When Ravenhill met Garnett,whose track record includes such groundbreaking, influential works as Cathy Come Home and Kes, he was suitably impressed. "He's an extraordinary man. He's got real integrity, real standards. He can be a bit of a difficult old bugger but it's always built around trying to do the right thing."

Ravenhill duly accepted the commission but realised that he was in difficult territory: the BBC wanted the third series to be very much like the second, but Garnett was not exactly wedded to that idea.

Although much of the recent gossip was about which of the cast would return, they had already all been killed off. "Tony always liked new stuff. I think he saw it as the fringe theatre of TV. He always wanted new actors, new writers, new directors... it was like a training ground. Having regulars wasn't in the spirit of the original conception."

Ravenhill even removed the whole idea of lawyers from the equation. He was much more interested in the difficulties of a fresh group of twentysomethings sharing a house and trying to deal with the fact that although they are old friends, they now have vastly differing incomes.

Much of the blame for the This Life "tragedy" was dumped on the shoulders of Mark Thompson, controller of BBC2 - who is said to have delayed too long and thus lost the cast to other projects - but Ravenhill is swift to defend him. "He was accused of dithering but I think that was very unfair."

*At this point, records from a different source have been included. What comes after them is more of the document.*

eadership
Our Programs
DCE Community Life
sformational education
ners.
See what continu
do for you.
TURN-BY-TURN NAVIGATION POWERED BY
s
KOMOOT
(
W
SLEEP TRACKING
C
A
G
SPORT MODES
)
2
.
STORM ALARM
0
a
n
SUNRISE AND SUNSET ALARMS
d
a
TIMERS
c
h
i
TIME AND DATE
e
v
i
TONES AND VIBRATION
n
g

So what did happen in the end? "Tony called me and said: `You're going to hate me for this, but I'm not going to make a third series and you'll probably not want to talk to me for a while, but if you ever have an idea for the future, come to me.' And that was that."

Ravenhill bears Garnett no ill-will whatsoever, which might seem surprising, except when you consider that he has been paid to undertake a masterclass in writing drama for television, something most young writers would gladly give their eye-teeth for.

Garnett is notoriously wary of the press and has remained silent but for the brief press release in which he stressed the excellence of Ravenhill's work and the friendliness of the relationship between his own production company and the BBC. As far as he's concerned, "in the end, I decided it was time to move on".

Fans may have wanted to follow the fallout from the gruesome marital finale of series two, but Garnett quit while he was ahead. He didn't want to repeat the formula - several of the cast were unavailable anyway - and the risks in a "new improved" version were very high. He had, it should be recalled, been on similarly dangerous territory before.

It was Garnett who made the excellent police investigation series Between the Lines. At the end of series two, the plot exploded, leaving the third series as a pale imitation of its ratings-grabbing predecessors. There was a distinct danger that history might repeat itself. With the BBC hungry for more work from the company, mature reflection would suggest cutting This Life off in its prime may have been the smartest of moves.